Design as Customer Service

Came across this quote and couldn’t agree more.  This concept is core to the strategy of Proper Cloth.

For software going forward, help will be built into the user interface. It will be a part of the infrastructure, embedded in normal interface elements instead of being an add-on.  (via 52 Weeks of UX)

When a customer is using your website, in order of preference:

  1. The customer understands everything and knows exactly what to do.  The colors, imagery and micro-text are so clear and intuitive that everything happens at the sub-conscious level.  Questions never even arise in the customers mind.  It’s as natural as walking down the street.
  2. Small questions arise in the customers mind but strategically placed help links or hover text quickly answer these questions and keep the customer moving forward.
  3. Questions arise in the customers mind that are not answered seamlessly.  The customer has to stop what they are doing and go to a special help, how-to or FAQ page to answer their question.
  4. Questions arise in the customers mind that are not answered seamlessly and, even after digging around on the website, the customer still cannot figure out what to do.  They eventually come to the contact-us page and either email or call customer support.  (Or they just leave your website entirely).

Ideally, every interaction would fall into category #1.  However, depending on the complexity of what you’re doing, interactions in the #2 and #3 categories are probably inevitable.

Category #4  changes things though.  It’s expensive for the business and exceedingly frustrating for the customer.  It lacks elegance.  It is a hack.  Internet businesses are exciting primarily because of their intrinsic scalability. Customer service centers are not scalable like software.
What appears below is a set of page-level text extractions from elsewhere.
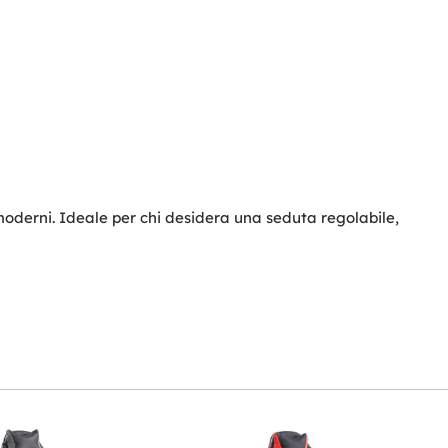
moderni. Ideale per chi desidera una seduta regolabile,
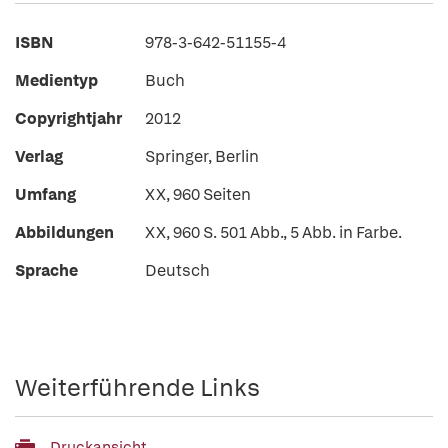
ISBN
978-3-642-51155-4
Medientyp
Buch
Copyrightjahr
2012
Verlag
Springer, Berlin
Umfang
XX, 960 Seiten
Abbildungen
XX, 960 S. 501 Abb., 5 Abb. in Farbe.
Sprache
Deutsch
Weiterführende Links
Druckansicht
Some great businesses have been built claiming their core strategy is “customer service”.  A lot of times this means they have invested heavily in a call center full of friendly, well trained customer service folks.  I wonder if once you’ve invested heavily in a customer service center, do you spend as much energy trying to perfect your design?

It’s two very different ways of solving the same problem.  One is infinitely scalable, but trickier to get right.  The other is easier to get right, but more expensive to scale.  Which solution would you choose?  Is it possible for a new company with good design to disrupt an established company with a large customer service team?